ISCA Archive Interspeech 2025
ISCA Archive Interspeech 2025

MelRe: Vision-Based Mel-Spectrogram Restoration

Kaixuan Luan, Xiaoda Yang, Shile Cai, Ruofan Hu, Minghui Fang, Wenrui Liu, Jialong Zuo, Jiaqi Duan, Yuhang Ma, Junyu Lu

With advancements in visual technology, an increasing number of visual techniques have recently been applied in other fields. Among them, mel spectrograms provide a bridge between audio features and visual models. Previous work has demonstrated that applying image processing methods to mel spectrograms is feasible. However, traditional image-based models operate at a relatively coarse level, focusing primarily on controlling texture and shape.
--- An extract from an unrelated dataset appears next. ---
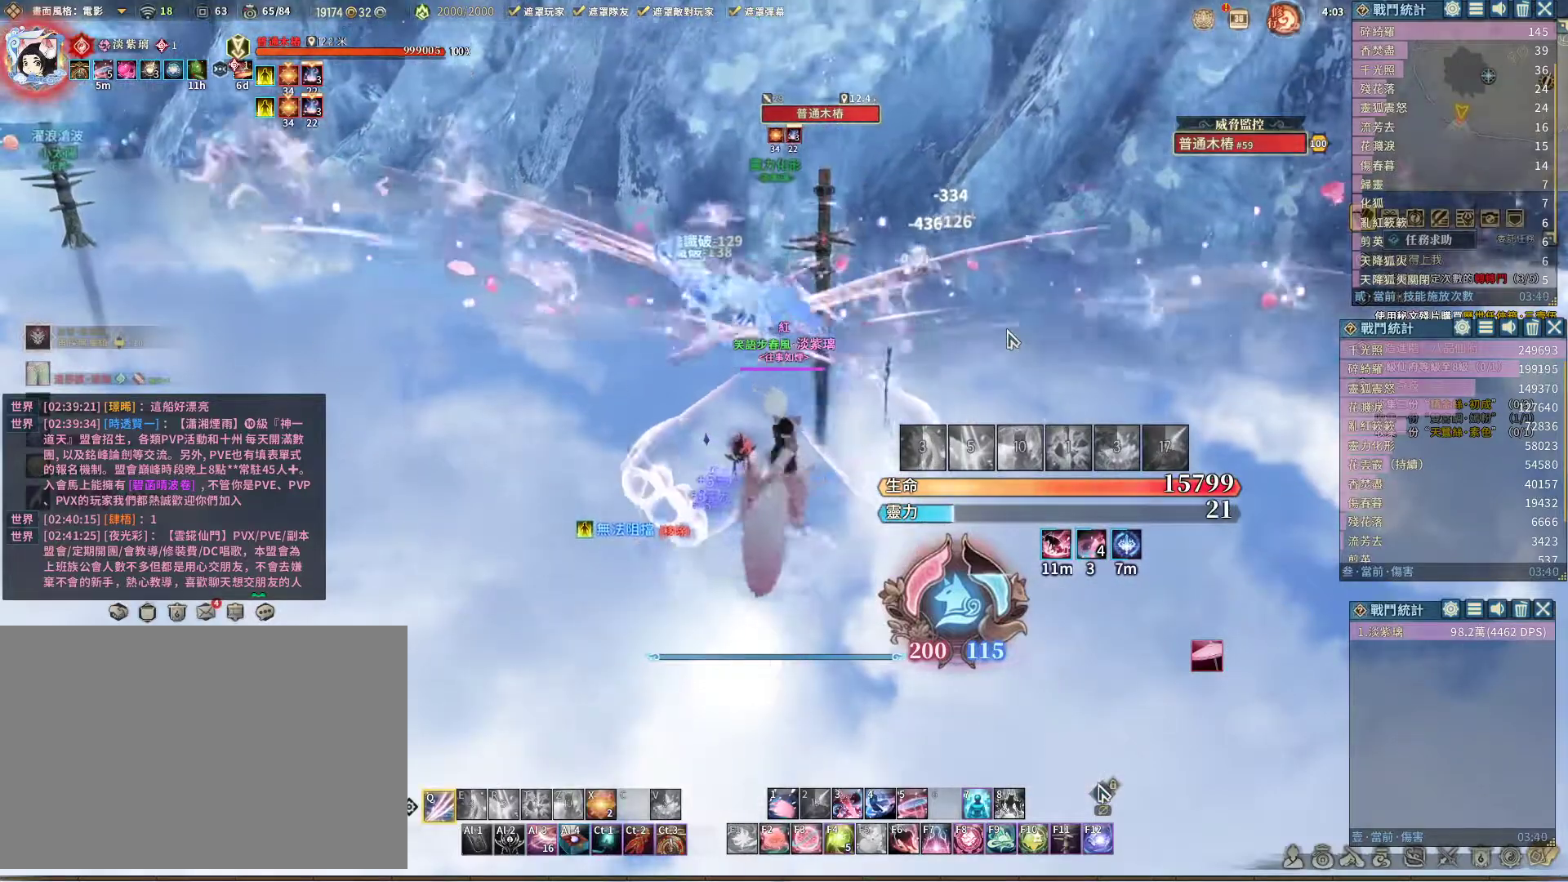
{"keys": ["q"], "mouse": [], "events": []}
In contrast, mel spectrograms are highly sensitive to detail, containing complex time-frequency information that requires more refined modeling. To address this, we propose MelRe, a visual model specifically designed for mel spectrograms, aimed at tackling complex fine-grained audio degradation issues from a visual perspective. MelRe addresses the need for fine-grained detail through pixel-level restoration methods and employs degradation alignment and noise simulation strategies to achieve high-precision restoration across varying levels of degradation, demonstrating exceptional restoration performance. Experimental results show that MelRe achieves a new state-of-the-art (SOTA) level in complex audio restoration tasks, highlighting its potential for high-quality audio repair.